Wie kann es denn dann sein, dass gerade in letzter Zeit immer häufiger günstige Pfeifen aus Mooreiche zu haben sind, deren Rohstoff vornehmlich aus der Ukraine und Polen stammt ?
Nun, geben Sie sich die Antwort selbst…es ist, wie beim Bruyere auch, halt eine Frage der Rohstoffqualität, der Verarbeitungssorgfalt und der kleinen Tricks und Kniffe. So wird gern mal noch sehr junge und helle Mooreiche mit Farbe auf alt und schwarz getrimmt, so übersieht man gern mal nonchalant ein paar Risse im Holz, so wird mit Warmluftgebläsen gern mal bei der Trocknung nachgeholfen. You get, what you pay for. Diese Weisheit ist auch auf Pfeifen aus Mooreiche übertragbar.
Gibt es eigentlich Besonderheiten, die man bei Mooreiche-Pfeifen berücksichtigen sollte?
Nun, ihr Holz nimmt die Kondensate noch etwas besser auf, als Bruyere, braucht aber zur endgültigen Trocknung auch etwas länger. Wer aber vernünftig genug ist, JEDE seiner Pfeifen nur einmal pro Tag zu rauchen, wird das nicht als Nachteil empfinden.
Seien Sie nicht überrascht, wenn Ihre Morta kaum oder gar keinen Cake ansetzt. Das ist völlig normal für das Material und sollte Ihnen keine Sorgenfalten auf die Stirn treiben.
Nach den ersten Rauchdurchgängen kann sich eine Pfeife aus Mooreiche etwas fettig anfühlen. Das liegt an der größeren Menge Carnauba, die zum besseren Schutz des Holzes aufgetragen wird.
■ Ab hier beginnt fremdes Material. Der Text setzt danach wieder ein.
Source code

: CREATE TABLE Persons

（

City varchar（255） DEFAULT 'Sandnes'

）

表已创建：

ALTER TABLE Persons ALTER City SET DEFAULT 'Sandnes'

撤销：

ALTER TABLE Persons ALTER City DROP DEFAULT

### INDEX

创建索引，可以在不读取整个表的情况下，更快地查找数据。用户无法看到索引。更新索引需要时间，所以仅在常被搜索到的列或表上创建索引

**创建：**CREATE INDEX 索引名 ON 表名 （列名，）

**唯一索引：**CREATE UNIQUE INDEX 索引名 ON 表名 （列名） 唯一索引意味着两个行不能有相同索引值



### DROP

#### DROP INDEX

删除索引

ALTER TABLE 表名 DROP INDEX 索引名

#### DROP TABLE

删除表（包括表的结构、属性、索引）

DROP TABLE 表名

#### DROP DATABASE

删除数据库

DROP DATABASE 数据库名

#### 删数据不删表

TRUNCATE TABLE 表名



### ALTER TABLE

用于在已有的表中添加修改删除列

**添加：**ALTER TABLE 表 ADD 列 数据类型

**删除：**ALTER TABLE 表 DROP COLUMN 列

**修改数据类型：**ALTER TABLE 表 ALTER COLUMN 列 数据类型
Einfach abwischen, das hört nach dem dritten, vierten Rauchopfer auf.
…und seien Sie nicht überrascht, wenn sich Ihre günstig erworbene Morta schon bald mit Rissen am Kopfrand oder dem Holm selbst „verziert“ oder rasch sauer schmeckt…das ist halt der Unterschied zwischen „irgendwie und günstig“ und „gut und seinen Preis wert“.